Saturday, March 26, 2011
Blog # 139 Living Faith
Blog # 139 Living Faith
This morning I was reflecting upon what it means for us to be holy. In my concordance I found hundreds of references using the word holy. I did not have time to read them all . One in particular from the Hebrew Bible attracted my attention. It was Leviticus 11:44 : " I, the Lord, am your God and you shall make and keep yourselves holy, because I am holy." My reflection had begun with a desire on my part to further clarify for myself the meaning in our Catholic faith of what we know in theology as the gift of Sanctifying Grace, the gift that makes us holy.
The immediate reference in Leviticus is to the command of God for His people not to be contaminated by eating food that would be designated by God as "unclean". Through their obedience they would be uniting themselves with God's desire, an experience that fits very easily into the definition of love. In Luke 6:36 Jesus tells His disciples they are to "be merciful just as your Father is merciful." Then we have Jesus praying in John's Gospel (17: 20 - 23,26) to the Father : "I pray...that all may be one, as we are one---I living in them, you living in me---that their unity may be complete. So shall the world know that you loved them as you loved me...To them I have revealed your name...so that your love for me may live in them, and I may live in them. And in John 14:23 Jesus says: " Anyone who loves me will be true to my word, and my Father will love him; we will come to him and make our dwellng place with him." In our Catholic theology these and similar texts apply to the gift of Sanctifying Grace, a share in God's divine life in a limited human way, making us holy and given by God in the Sacrament of Baptism, lost or distorted by the betrayal of sin.
At the entrance of all our Catholic churches is a font of blessed water. It is intended to be a reminder to all of us coming into church of our Baptism. Dipping our hand into the water and making the sign of the Cross is an invitation to renew our faith in the meaning and effect of our Baptism. Born into a deeply faithful Catholic family, my Baptism occurred when I was just three weeks old. Two of my cousins, one on my mother's side of the family and the other on my father's side came with their families from the Bronx and from Brooklyn to be my Godparents. As in the experience of my natural birth three weeks before so now in the experience of my second birth 'from above' I had nothing to do with it but to be there. I could not buy it. It could not earned. It was a gift, by nature something that can only be received. I was to receive the gift of new life, born from above, God's love within me, a gift that only God could offer. All I had to do was grow up and believe in it, to make God's love my own, to be holy, compassionate, merciful, loved as the Father loves Jesus, called to do God's will in union with Jesus for the rest of my life and into eternity! WOW !
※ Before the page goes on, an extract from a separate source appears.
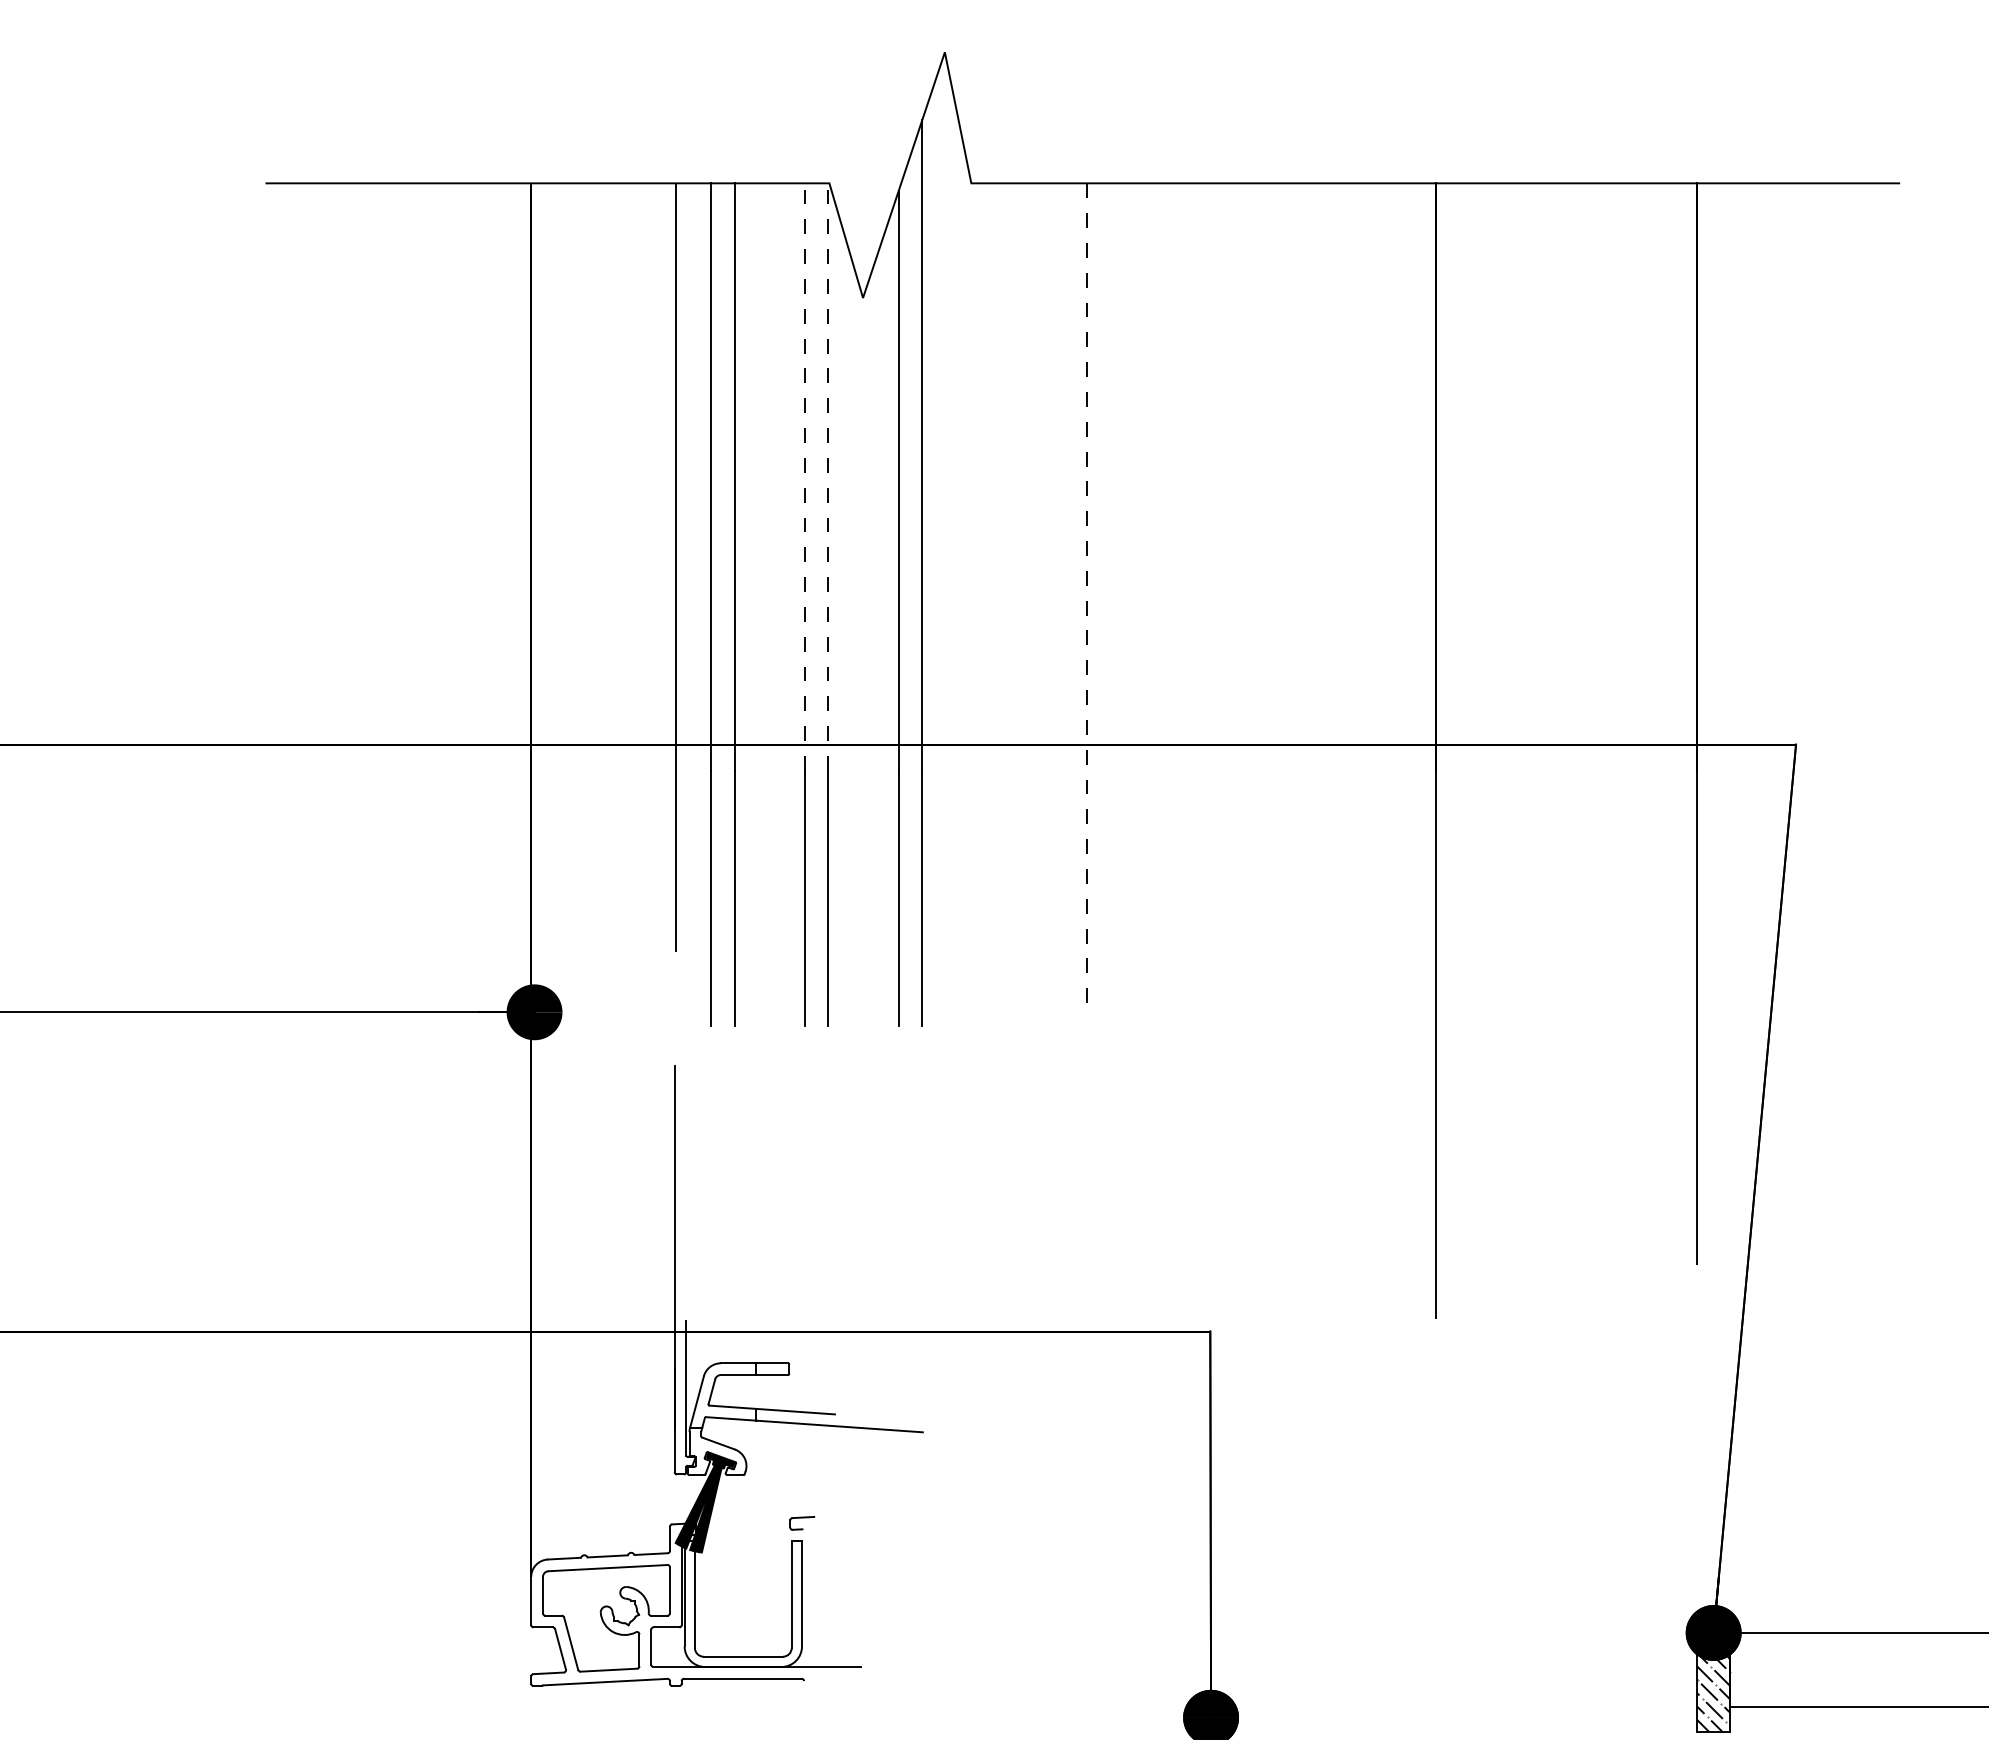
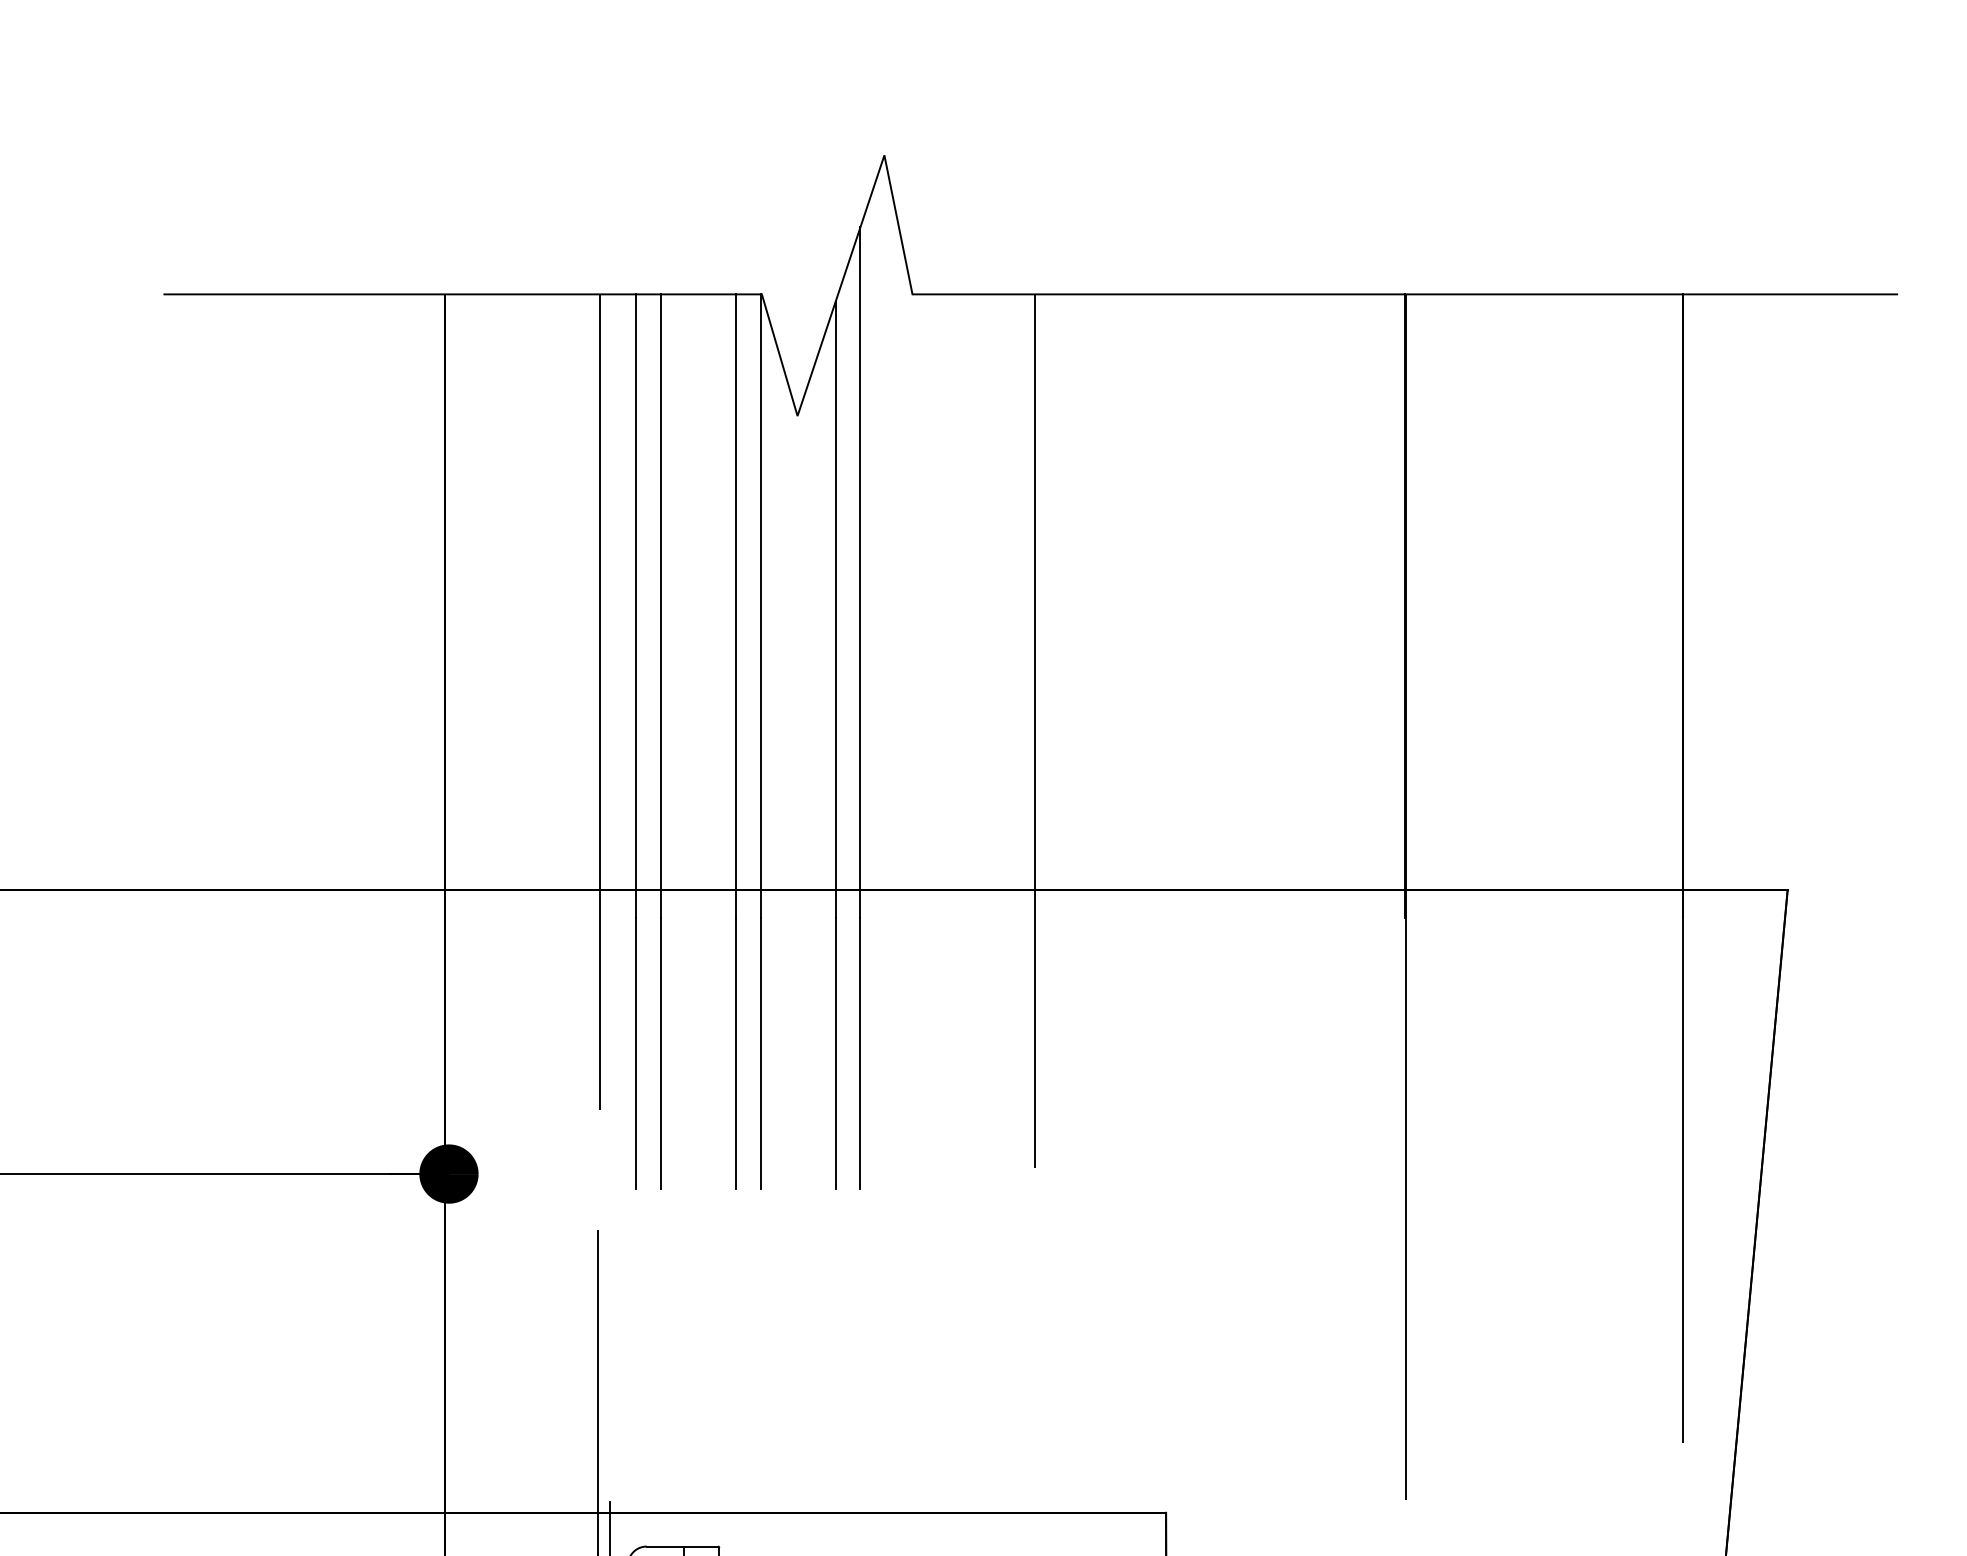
line: (804, 477) -> (735, 606), dashed -> solid
line: (828, 477) -> (760, 606), dashed -> solid
line: (1086, 595) -> (1034, 731), dashed -> solid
Though the sounds of it meant nothing to me that first day of my new-born life in Jesus , the priest said in Latin as he poured the water over my head: "Charles Matthew, I Baptize you in the Name of the Father and of the Son and of the Holy Spirit." If he did it correctly he did not say "Amen" , as we usually do whenever the three Divine Persons come together in prayer. I have always interpreted this omission of the Amen in the Baptismal rite as a deliberate choice on the part of the Church to offer the person being Baptized an invitation and opportunity of living out the new identity he or she receives through our reception of the Sacrament of Baptism as a member of the Church, a branch on the Vine, vivified and made holy with the presence of our living God within us.
Amen means Yes. At my present age, and starting at the age of five, if I had been made aware of it in my religious education experiences and had accepted the invitation to fill the gap left by the omission of the Amen at the time I was Baptized I would have willfully and freely, joyfully and hopefully done that with my own personal Amen all through the years of my life at least twice a day in the mornings and at bedtime a minimum of well over fifty five thousand times!
Praying the Amen! of our Baptism could be compared to signing a contract with a Company or a pro ball team, making a commitment to do a certain thing for the Company or team, to keep myself up on the development of the buiness or to keep myself in the physical shape that will permit me to play the game the best I can. In response to my commitment, the Company and the team grant me identified benefits. The Baptismal Yes prayer has power. In times of temptation, Yes, Lord, Amen! In times of joy, Thank You, Lord, Amen! In sorrow, Be with me, Lord. Amen! In the morning: Amen! At the end of the day: Amen! At the instant of death: I come to do Your will, O lord. Amen!